◆ WHAT IS NEEDED
Please reproduce the stretch from the start of the records through the line containing "## About me", substituting "Backend developer" for "Full Stack developer" and keeping everything else unchanged. Leave the pictures out of your answer.

◆ RECORDS TO USE
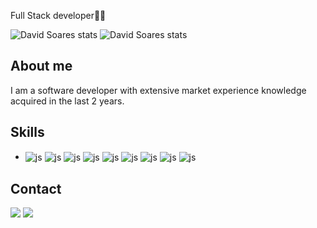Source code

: Full Stack developer👨‍💻

![David Soares stats](https://github-readme-stats.vercel.app/api?username=Dav1dSo&show_icons=true&theme=tokyonight)
![David Soares stats](https://github-readme-stats.vercel.app/api/top-langs/?username=Dav1dSo&layout=compact&langs_count=7&theme=tokyonight) 

## About me 

I am a software developer with extensive market experience
knowledge acquired in the last 2 years.


## Skills

<ul>
    <li>
        <img align="center" alt="js" src="https://img.shields.io/badge/PHP-777BB4?style=for-the-badge&logo=php&logoColor=white"/>
        <img align="center" alt="js" src="https://img.shields.io/badge/Python-14354C?style=for-the-badge&logo=python&logoColor=white"/>
        <img align="center" alt="js" src="https://img.shields.io/badge/JavaScript-F7DF1E?style=for-the-badge&logo=javascript&logoColor=black" />
        <img align="center" alt="js" src="https://img.shields.io/badge/MySQL-00000F?style=for-the-badge&logo=mysql&logoColor=white"/>
        <img align="center" alt="js" src="https://img.shields.io/badge/PostgreSQL-316192?style=for-the-badge&logo=postgresql&logoColor=white"/>
    <!-- </li>
        </BR>
    <li> -->
        <img align="center" alt="js" src="https://img.shields.io/badge/Laravel-FF2D20?style=for-the-badge&logo=laravel&logoColor=white"/>
        <img align="center" alt="js" src="https://img.shields.io/badge/Vue.js-35495E?style=for-the-badge&logo=vue.js&logoColor=4FC08D"/>
        <img align="center" alt="js" src="https://img.shields.io/badge/Bootstrap-563D7C?style=for-the-badge&logo=bootstrap&logoColor=white"/>
    <!-- </li>
        </BR>
    <li> -->
        <img align="center" alt="js" src="https://img.shields.io/badge/GitLab-330F63?style=for-the-badge&logo=gitlab&logoColor=white"/>
    </li>
</ul>

## Contact

<a href = "davidsoares.dev@gmail.com"><img src="https://img.shields.io/badge/-Gmail-%23333?style=for-the-badge&logo=gmail&logoColor=white" target="_blank"></a>
<a href = "www.linkedin.com/in/david-soares-developer-fullstack" target="_blank"><img src="https://img.shields.io/badge/-LinkedIn-%230077B5?style=for-the-badge&logo=linkedin&logoColor=white" target="_blank"></a> 

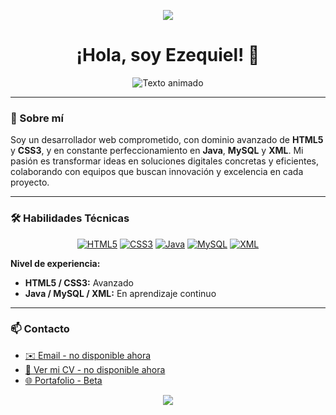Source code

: <!-- Ola superior decorativa -->
<p align="center">
  <img src="https://capsule-render.vercel.app/api?type=waving&color=0:00c6ff,100:0072ff&height=100&section=header"/>
</p>

<h1 align="center">¡Hola, soy Ezequiel! 👋</h1>

<p align="center">
  <!-- Texto animado: Generado con readme-typing-svg -->
  <img src="https://readme-typing-svg.herokuapp.com/?lines=Desarrollador+Web;Apasionado+por+la+tecnolog%C3%ADa;Siempre+aprendiendo;Innovando+cada+d%C3%ADa&center=true&width=600&height=50" alt="Texto animado">
</p>

---

### 🚀 Sobre mí

Soy un desarrollador web comprometido, con dominio avanzado de **HTML5** y **CSS3**, y en constante perfeccionamiento en **Java**, **MySQL** y **XML**. Mi pasión es transformar ideas en soluciones digitales concretas y eficientes, colaborando con equipos que buscan innovación y excelencia en cada proyecto.

---

### 🛠️ Habilidades Técnicas

<p align="center">
  <!-- Badges de tecnologías -->
  <a href="#"><img src="https://img.shields.io/badge/HTML5-FF6F00?style=flat-square&logo=html5&logoColor=white" alt="HTML5"></a>
  <a href="#"><img src="https://img.shields.io/badge/CSS3-2196F3?style=flat-square&logo=css3&logoColor=white" alt="CSS3"></a>
  <a href="#"><img src="https://img.shields.io/badge/Java-ED8B00?style=flat-square&logo=java&logoColor=white" alt="Java"></a>
  <a href="#"><img src="https://img.shields.io/badge/MySQL-4479A1?style=flat-square&logo=mysql&logoColor=white" alt="MySQL"></a>
  <a href="#"><img src="https://img.shields.io/badge/XML-006699?style=flat-square&logo=xml&logoColor=white" alt="XML"></a>
</p>

**Nivel de experiencia:**
- **HTML5 / CSS3:** Avanzado  
- **Java / MySQL / XML:** En aprendizaje continuo

---

### 📫 Contacto

- [✉️ Email - no disponible ahora](mailto:tu-correo@ejemplo.com)
- [📄 Ver mi CV - no disponible ahora](#)
- [🌐 Portafolio - Beta](https://zequi22.github.io/Zequi22_P/)

<!-- Ola inferior decorativa -->
<p align="center">
  <img src="https://capsule-render.vercel.app/api?type=waving&color=0:00c6ff,100:0072ff&height=100&section=footer"/>
</p>
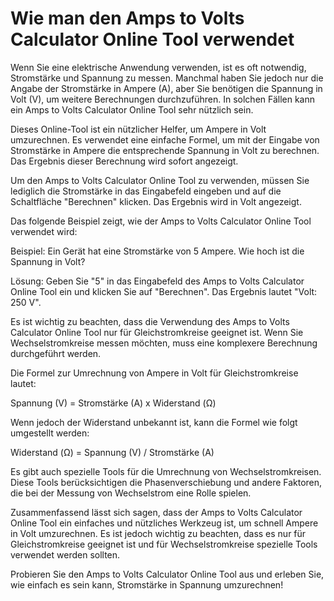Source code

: Wie man den Amps to Volts Calculator Online Tool verwendet
==========================================================

Wenn Sie eine elektrische Anwendung verwenden, ist es oft notwendig, Stromstärke und Spannung zu messen. Manchmal haben Sie jedoch nur die Angabe der Stromstärke in Ampere (A), aber Sie benötigen die Spannung in Volt (V), um weitere Berechnungen durchzuführen. In solchen Fällen kann ein Amps to Volts Calculator Online Tool sehr nützlich sein.

Dieses Online-Tool ist ein nützlicher Helfer, um Ampere in Volt umzurechnen. Es verwendet eine einfache Formel, um mit der Eingabe von Stromstärke in Ampere die entsprechende Spannung in Volt zu berechnen. Das Ergebnis dieser Berechnung wird sofort angezeigt.

Um den Amps to Volts Calculator Online Tool zu verwenden, müssen Sie lediglich die Stromstärke in das Eingabefeld eingeben und auf die Schaltfläche "Berechnen" klicken. Das Ergebnis wird in Volt angezeigt.

Das folgende Beispiel zeigt, wie der Amps to Volts Calculator Online Tool verwendet wird:

Beispiel: Ein Gerät hat eine Stromstärke von 5 Ampere. Wie hoch ist die Spannung in Volt?

Lösung: Geben Sie "5" in das Eingabefeld des Amps to Volts Calculator Online Tool ein und klicken Sie auf "Berechnen". Das Ergebnis lautet "Volt: 250 V".

Es ist wichtig zu beachten, dass die Verwendung des Amps to Volts Calculator Online Tool nur für Gleichstromkreise geeignet ist. Wenn Sie Wechselstromkreise messen möchten, muss eine komplexere Berechnung durchgeführt werden.

Die Formel zur Umrechnung von Ampere in Volt für Gleichstromkreise lautet:

Spannung (V) = Stromstärke (A) x Widerstand (Ω)

Wenn jedoch der Widerstand unbekannt ist, kann die Formel wie folgt umgestellt werden:

Widerstand (Ω) = Spannung (V) / Stromstärke (A)

Es gibt auch spezielle Tools für die Umrechnung von Wechselstromkreisen. Diese Tools berücksichtigen die Phasenverschiebung und andere Faktoren, die bei der Messung von Wechselstrom eine Rolle spielen.

Zusammenfassend lässt sich sagen, dass der Amps to Volts Calculator Online Tool ein einfaches und nützliches Werkzeug ist, um schnell Ampere in Volt umzurechnen. Es ist jedoch wichtig zu beachten, dass es nur für Gleichstromkreise geeignet ist und für Wechselstromkreise spezielle Tools verwendet werden sollten.

Probieren Sie den Amps to Volts Calculator Online Tool aus und erleben Sie, wie einfach es sein kann, Stromstärke in Spannung umzurechnen!
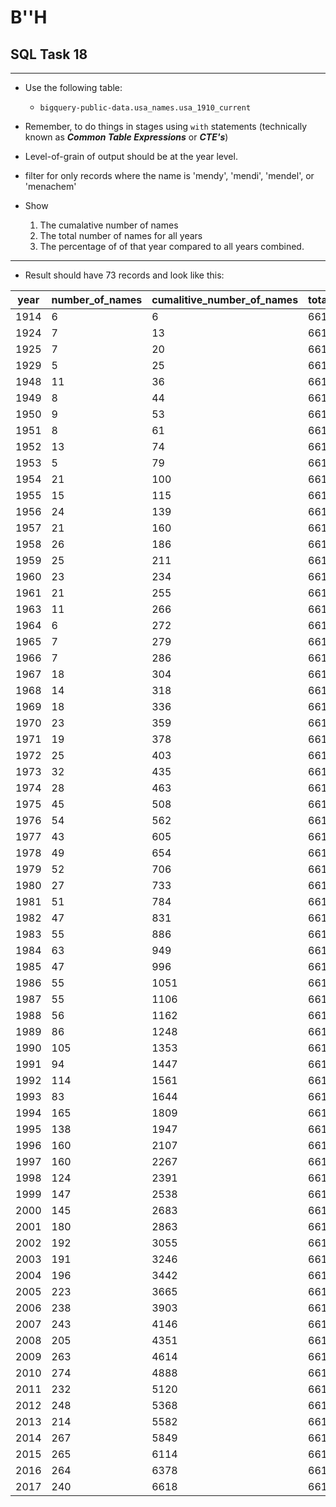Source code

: # B''H


## SQL Task 18

---

- Use the following table:
    - `bigquery-public-data.usa_names.usa_1910_current`

- Remember, to do things in stages using `with` statements (technically known as ***Common Table Expressions*** or ***CTE's***)

- Level-of-grain of output should be at the year level.

- filter for only records where the name is 'mendy', 'mendi', 'mendel', or 'menachem'

- Show 
    1. The cumalative number of names 
    2. The total number of names for all years
    3. The percentage of of that year compared to all years combined. 

---

- Result should have 73 records and look like this:


|year|number_of_names|cumalitive_number_of_names|total_number_of_names|year_pct_from_total|
|---|---|---|---|---|
|1914|6|6|6618|0.09|
|1924|7|13|6618|0.11|
|1925|7|20|6618|0.11|
|1929|5|25|6618|0.08|
|1948|11|36|6618|0.17|
|1949|8|44|6618|0.12|
|1950|9|53|6618|0.14|
|1951|8|61|6618|0.12|
|1952|13|74|6618|0.2|
|1953|5|79|6618|0.08|
|1954|21|100|6618|0.32|
|1955|15|115|6618|0.23|
|1956|24|139|6618|0.36|
|1957|21|160|6618|0.32|
|1958|26|186|6618|0.39|
|1959|25|211|6618|0.38|
|1960|23|234|6618|0.35|
|1961|21|255|6618|0.32|
|1963|11|266|6618|0.17|
|1964|6|272|6618|0.09|
|1965|7|279|6618|0.11|
|1966|7|286|6618|0.11|
|1967|18|304|6618|0.27|
|1968|14|318|6618|0.21|
|1969|18|336|6618|0.27|
|1970|23|359|6618|0.35|
|1971|19|378|6618|0.29|
|1972|25|403|6618|0.38|
|1973|32|435|6618|0.48|
|1974|28|463|6618|0.42|
|1975|45|508|6618|0.68|
|1976|54|562|6618|0.82|
|1977|43|605|6618|0.65|
|1978|49|654|6618|0.74|
|1979|52|706|6618|0.79|
|1980|27|733|6618|0.41|
|1981|51|784|6618|0.77|
|1982|47|831|6618|0.71|
|1983|55|886|6618|0.83|
|1984|63|949|6618|0.95|
|1985|47|996|6618|0.71|
|1986|55|1051|6618|0.83|
|1987|55|1106|6618|0.83|
|1988|56|1162|6618|0.85|
|1989|86|1248|6618|1.3|
|1990|105|1353|6618|1.59|
|1991|94|1447|6618|1.42|
|1992|114|1561|6618|1.72|
|1993|83|1644|6618|1.25|
|1994|165|1809|6618|2.49|
|1995|138|1947|6618|2.09|
|1996|160|2107|6618|2.42|
|1997|160|2267|6618|2.42|
|1998|124|2391|6618|1.87|
|1999|147|2538|6618|2.22|
|2000|145|2683|6618|2.19|
|2001|180|2863|6618|2.72|
|2002|192|3055|6618|2.9|
|2003|191|3246|6618|2.89|
|2004|196|3442|6618|2.96|
|2005|223|3665|6618|3.37|
|2006|238|3903|6618|3.6|
|2007|243|4146|6618|3.67|
|2008|205|4351|6618|3.1|
|2009|263|4614|6618|3.97|
|2010|274|4888|6618|4.14|
|2011|232|5120|6618|3.51|
|2012|248|5368|6618|3.75|
|2013|214|5582|6618|3.23|
|2014|267|5849|6618|4.03|
|2015|265|6114|6618|4.0|
|2016|264|6378|6618|3.99|
|2017|240|6618|6618|3.63|
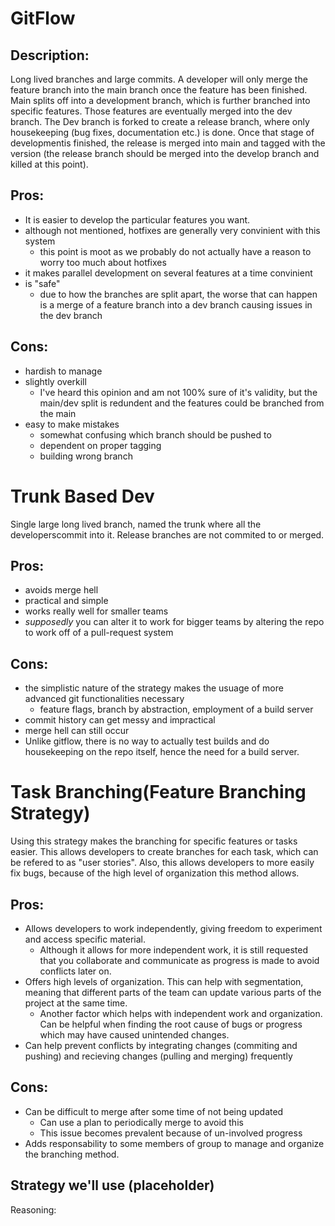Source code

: # GitFlow

## Description: 
Long lived branches and large commits. A developer will only merge the feature branch into the main branch once the feature has been finished. Main splits off into a development branch, which is further branched into specific features. Those features are eventually merged into the dev branch. The Dev branch is forked to create a release branch, where only housekeeping (bug fixes, documentation etc.) is done. Once that stage of developmentis finished, the release is merged into main and tagged with the version (the release branch should be merged into the develop branch and killed at this point).

## Pros:
* It is easier to develop the particular features you want. 
* although not mentioned, hotfixes are generally very convinient with this system
  * this point is moot as we probably do not actually have a reason to worry too much about hotfixes
* it makes parallel development on several features at a time convinient
* is "safe"
  * due to how the branches are split apart, the worse that can happen is a merge of a feature branch into a dev branch causing issues in the dev branch

## Cons:
* hardish to manage
* slightly overkill
  * I've heard this opinion and am not 100% sure of it's validity, but the main/dev split is redundent and the features could be branched from the main
* easy to make mistakes
  * somewhat confusing which branch should be pushed to
  * dependent on proper tagging
  * building wrong branch


# Trunk Based Dev
Single large long lived branch, named the trunk where all the developerscommit into it. Release branches are not commited to or merged.

## Pros:
* avoids merge hell
* practical and simple
* works really well for smaller teams
 * _supposedly_ you can alter it to work for bigger teams by altering the repo to work off of a pull-request system

## Cons:
* the simplistic nature of the strategy makes the usuage of more advanced git functionalities necessary
  * feature flags, branch by abstraction, employment of a build server
* commit history can get messy and impractical
* merge hell can still occur 
* Unlike gitflow, there is no way to actually test builds and do housekeeping on the repo itself, hence the need for a build server. 


# Task Branching(Feature Branching Strategy)
Using this strategy makes the branching for specific features or tasks easier. This allows developers to create branches for each task, which can be refered to as "user stories". Also, this allows developers to more easily fix bugs, because of the high level of organization this method allows.

## Pros:
* Allows developers to work independently, giving freedom to experiment and access specific material.
  * Although it allows for more independent work, it is still requested that you collaborate and communicate as progress is made to avoid conflicts later on.
* Offers high levels of organization. This can help with segmentation, meaning that different parts of the team can update various parts of the project at the same time.
  * Another factor which helps with independent work and organization. Can be helpful when finding the root cause of bugs or progress which may have caused unintended changes.
* Can help prevent conflicts by integrating changes (commiting and pushing) and recieving changes (pulling and merging) frequently

## Cons:
* Can be difficult to merge after some time of not being updated
  * Can use a plan to periodically merge to avoid this
  * This issue becomes prevalent because of un-involved progress
* Adds responsability to some members of group to manage and organize the branching method.

## Strategy we'll use (placeholder)

Reasoning:

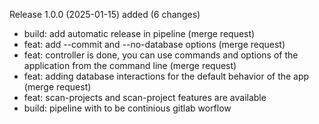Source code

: Release 1.0.0 (2025-01-15)
added (6 changes)

- build: add automatic release in pipeline (merge request)
- feat: add --commit and --no-database options (merge request)
- feat: controller is done, you can use commands and options of the application from the command line (merge request)
- feat: adding database interactions for the default behavior of the app (merge request)
- feat: scan-projects and scan-project features are available
- build: pipeline with to be continious gitlab worflow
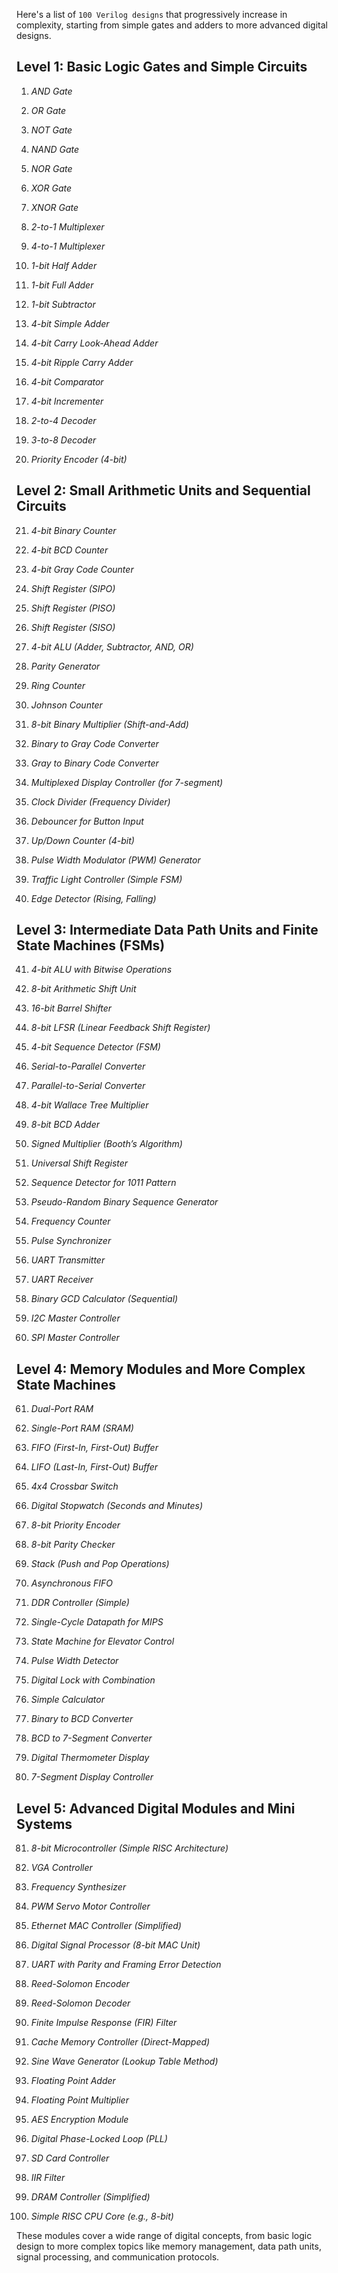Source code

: 
Here's a list of `100 Verilog designs` that progressively increase in complexity, starting from simple gates and adders to more advanced digital designs.  



## Level 1: Basic Logic Gates and Simple Circuits

1.  *AND Gate*

2.  *OR Gate*

3.  *NOT Gate*

4.  *NAND Gate*

5.  *NOR Gate*

6.  *XOR Gate*

7.  *XNOR Gate*

8.  *2-to-1 Multiplexer*

9.  *4-to-1 Multiplexer*

10.  *1-bit Half Adder*

11.  *1-bit Full Adder*

12.  *1-bit Subtractor*

13.  *4-bit Simple Adder*

14.  *4-bit Carry Look-Ahead Adder*

15.  *4-bit Ripple Carry Adder*

16.  *4-bit Comparator*

17.  *4-bit Incrementer*

18.  *2-to-4 Decoder*

19.  *3-to-8 Decoder*

20.  *Priority Encoder (4-bit)*

  

## Level 2: Small Arithmetic Units and Sequential Circuits

21.  *4-bit Binary Counter*

22.  *4-bit BCD Counter*

23.  *4-bit Gray Code Counter*

24.  *Shift Register (SIPO)*

25.  *Shift Register (PISO)*

26.  *Shift Register (SISO)*

27.  *4-bit ALU (Adder, Subtractor, AND, OR)*

28.  *Parity Generator*

29.  *Ring Counter*

30.  *Johnson Counter*

31.  *8-bit Binary Multiplier (Shift-and-Add)*

32.  *Binary to Gray Code Converter*

33.  *Gray to Binary Code Converter*

34.  *Multiplexed Display Controller (for 7-segment)*

35.  *Clock Divider (Frequency Divider)*

36.  *Debouncer for Button Input*

37.  *Up/Down Counter (4-bit)*

38.  *Pulse Width Modulator (PWM) Generator*

39.  *Traffic Light Controller (Simple FSM)*

40.  *Edge Detector (Rising, Falling)*

  

## Level 3: Intermediate Data Path Units and Finite State Machines (FSMs)

41.  *4-bit ALU with Bitwise Operations*

42.  *8-bit Arithmetic Shift Unit*

43.  *16-bit Barrel Shifter*

44.  *8-bit LFSR (Linear Feedback Shift Register)*

45.  *4-bit Sequence Detector (FSM)*

46.  *Serial-to-Parallel Converter* 

47.  *Parallel-to-Serial Converter*
                                      
48.  *4-bit Wallace Tree Multiplier*

49.  *8-bit BCD Adder*

50.  *Signed Multiplier (Booth’s Algorithm)*

51.  *Universal Shift Register*

52.  *Sequence Detector for 1011 Pattern*

53.  *Pseudo-Random Binary Sequence Generator*

54.  *Frequency Counter*

55.  *Pulse Synchronizer*

56.  *UART Transmitter*

57.  *UART Receiver*

58.  *Binary GCD Calculator (Sequential)*

59.  *I2C Master Controller*

60.  *SPI Master Controller*

  

## Level 4: Memory Modules and More Complex State Machines

61.  *Dual-Port RAM*

62.  *Single-Port RAM (SRAM)*

63.  *FIFO (First-In, First-Out) Buffer*    

64.  *LIFO (Last-In, First-Out) Buffer*

65.  *4x4 Crossbar Switch*

66.  *Digital Stopwatch (Seconds and Minutes)*

67.  *8-bit Priority Encoder*

68.  *8-bit Parity Checker*

69.  *Stack (Push and Pop Operations)*

70.  *Asynchronous FIFO*

71.  *DDR Controller (Simple)*

72.  *Single-Cycle Datapath for MIPS*

73.  *State Machine for Elevator Control*

74.  *Pulse Width Detector*

75.  *Digital Lock with Combination*

76.  *Simple Calculator*

77.  *Binary to BCD Converter*

78.  *BCD to 7-Segment Converter*

79.  *Digital Thermometer Display*

80.  *7-Segment Display Controller*

  

## Level 5: Advanced Digital Modules and Mini Systems
 
81.  *8-bit Microcontroller (Simple RISC Architecture)*

82.  *VGA Controller*

83.  *Frequency Synthesizer*

84.  *PWM Servo Motor Controller*

85.  *Ethernet MAC Controller (Simplified)*

86.  *Digital Signal Processor (8-bit MAC Unit)*

87.  *UART with Parity and Framing Error Detection*

88.  *Reed-Solomon Encoder*

89.  *Reed-Solomon Decoder*

90.  *Finite Impulse Response (FIR) Filter*

91.  *Cache Memory Controller (Direct-Mapped)*

92.  *Sine Wave Generator (Lookup Table Method)*

93.  *Floating Point Adder*

94.  *Floating Point Multiplier*

95.  *AES Encryption Module*

96.  *Digital Phase-Locked Loop (PLL)*

97.  *SD Card Controller*

98.  *IIR Filter*

99.  *DRAM Controller (Simplified)*

100.  *Simple RISC CPU Core (e.g., 8-bit)*

 

These modules cover a wide range of digital concepts, from basic logic design to more complex topics like memory management, data path units, signal processing, and communication protocols.  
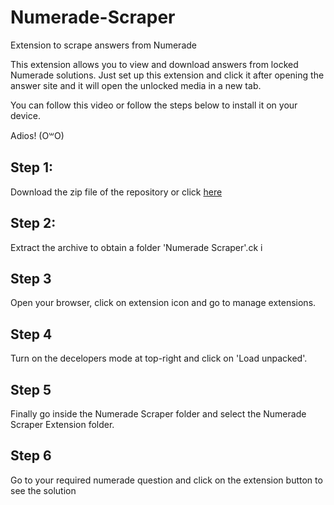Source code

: # Numerade-Scraper
Extension to scrape answers from Numerade

This extension allows you to view and download answers from locked Numerade solutions. Just set up this extension and click it after opening the answer site and it will open the unlocked media in a new tab.

You can follow this video or follow the steps below to install it on your device.

Adios! (O꒳O)

## Step 1:
Download the zip file of the repository or click [here](https://github.com/wannasleepforlong/Numerade-Scraper/archive/refs/heads/main.zip)

## Step 2:
Extract the archive to obtain a folder 'Numerade Scraper'.ck i

## Step 3
Open your browser, click on extension icon and go to manage extensions.

## Step 4
Turn on the decelopers mode at top-right and click on 'Load unpacked'.

## Step 5
Finally go inside the Numerade Scraper folder and select the Numerade Scraper Extension folder.

## Step 6
Go to your required numerade question and click on the extension button to see the solution
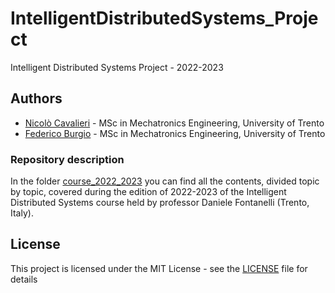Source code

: # IntelligentDistributedSystems_Project
Intelligent Distributed Systems Project - 2022-2023


## Authors

- [Nicolò Cavalieri](https://www.linkedin.com/in/nicolò-cavalieri-263774194/) - MSc in Mechatronics Engineering, University of Trento
- [Federico Burgio](https://github.com/FedericoBurgio) - MSc in Mechatronics Engineering, University of Trento

### Repository description
In the folder [course_2022_2023](https://github.com/nicolosh/IntelligentDistributedSystems_Project/tree/main/course_2022_2023) you can find all the contents, divided topic by topic, covered during the edition of 2022-2023 of the Intelligent Distributed Systems course held by professor Daniele Fontanelli (Trento, Italy).

## License

This project is licensed under the MIT License - see the [LICENSE](LICENSE) file for details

◆ WORKED SOLUTION
Source code

: Backend developer👨‍💻

![David Soares stats](https://github-readme-stats.vercel.app/api?username=Dav1dSo&show_icons=true&theme=tokyonight)
![David Soares stats](https://github-readme-stats.vercel.app/api/top-langs/?username=Dav1dSo&layout=compact&langs_count=7&theme=tokyonight) 

## About me 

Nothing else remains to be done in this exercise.